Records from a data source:
[Start of section]

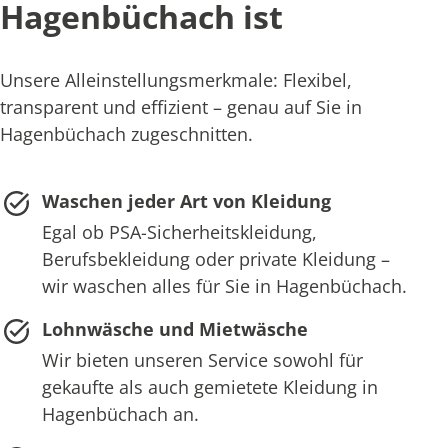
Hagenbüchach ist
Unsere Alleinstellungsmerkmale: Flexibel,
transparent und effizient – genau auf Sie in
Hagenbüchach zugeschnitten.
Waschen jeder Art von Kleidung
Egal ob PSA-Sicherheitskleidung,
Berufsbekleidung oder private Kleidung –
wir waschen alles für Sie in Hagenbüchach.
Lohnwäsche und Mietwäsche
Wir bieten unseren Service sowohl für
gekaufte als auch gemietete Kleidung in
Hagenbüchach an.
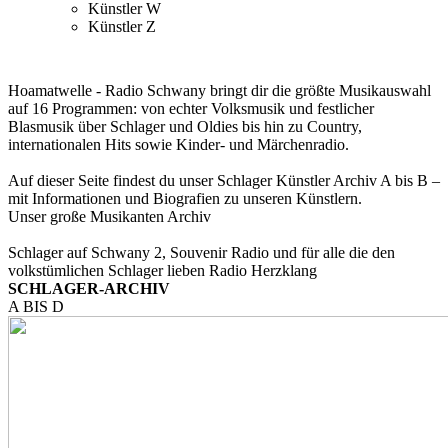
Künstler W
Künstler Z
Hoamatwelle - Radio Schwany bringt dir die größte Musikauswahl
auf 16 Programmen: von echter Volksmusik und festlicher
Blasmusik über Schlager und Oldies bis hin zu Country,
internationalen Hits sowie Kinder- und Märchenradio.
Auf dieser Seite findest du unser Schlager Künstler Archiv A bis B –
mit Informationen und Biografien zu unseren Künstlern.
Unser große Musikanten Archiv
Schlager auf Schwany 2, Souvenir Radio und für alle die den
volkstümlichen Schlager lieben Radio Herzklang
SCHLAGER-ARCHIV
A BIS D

[End of section]
[Start of section]

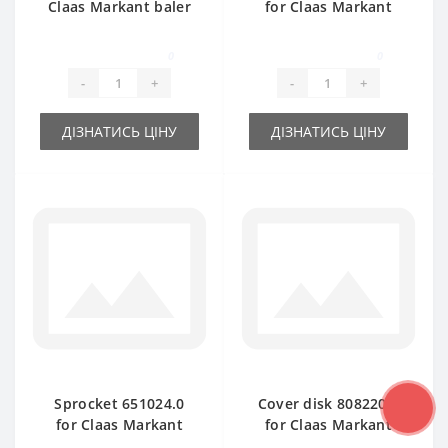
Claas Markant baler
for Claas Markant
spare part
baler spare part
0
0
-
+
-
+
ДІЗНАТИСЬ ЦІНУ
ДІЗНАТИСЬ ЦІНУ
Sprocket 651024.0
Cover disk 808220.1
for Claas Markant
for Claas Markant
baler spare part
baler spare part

[End of section]
[Start of section]

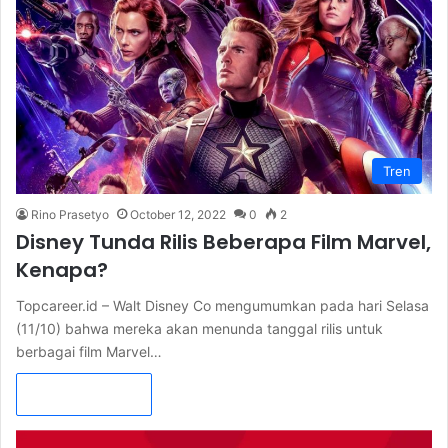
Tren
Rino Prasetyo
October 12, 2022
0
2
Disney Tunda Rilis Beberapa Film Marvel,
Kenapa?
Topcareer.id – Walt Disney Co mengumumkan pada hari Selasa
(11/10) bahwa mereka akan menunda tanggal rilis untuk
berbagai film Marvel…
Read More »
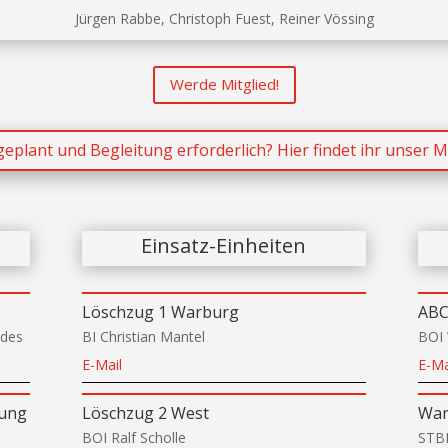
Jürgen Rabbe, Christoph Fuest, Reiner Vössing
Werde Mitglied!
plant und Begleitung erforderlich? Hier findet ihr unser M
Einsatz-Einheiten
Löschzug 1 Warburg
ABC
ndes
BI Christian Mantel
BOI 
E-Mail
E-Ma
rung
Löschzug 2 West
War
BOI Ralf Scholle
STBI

[End of section]

== The task ==
The lines to reproduce run from the one above containing "Hagenbüchach an." through the one containing "Blasmusik über Schlager". Copy them exactly and leave out all pictures.

== Exercise result ==
Hagenbüchach an.
Künstler W
Künstler Z
Hoamatwelle - Radio Schwany bringt dir die größte Musikauswahl
auf 16 Programmen: von echter Volksmusik und festlicher
Blasmusik über Schlager und Oldies bis hin zu Country,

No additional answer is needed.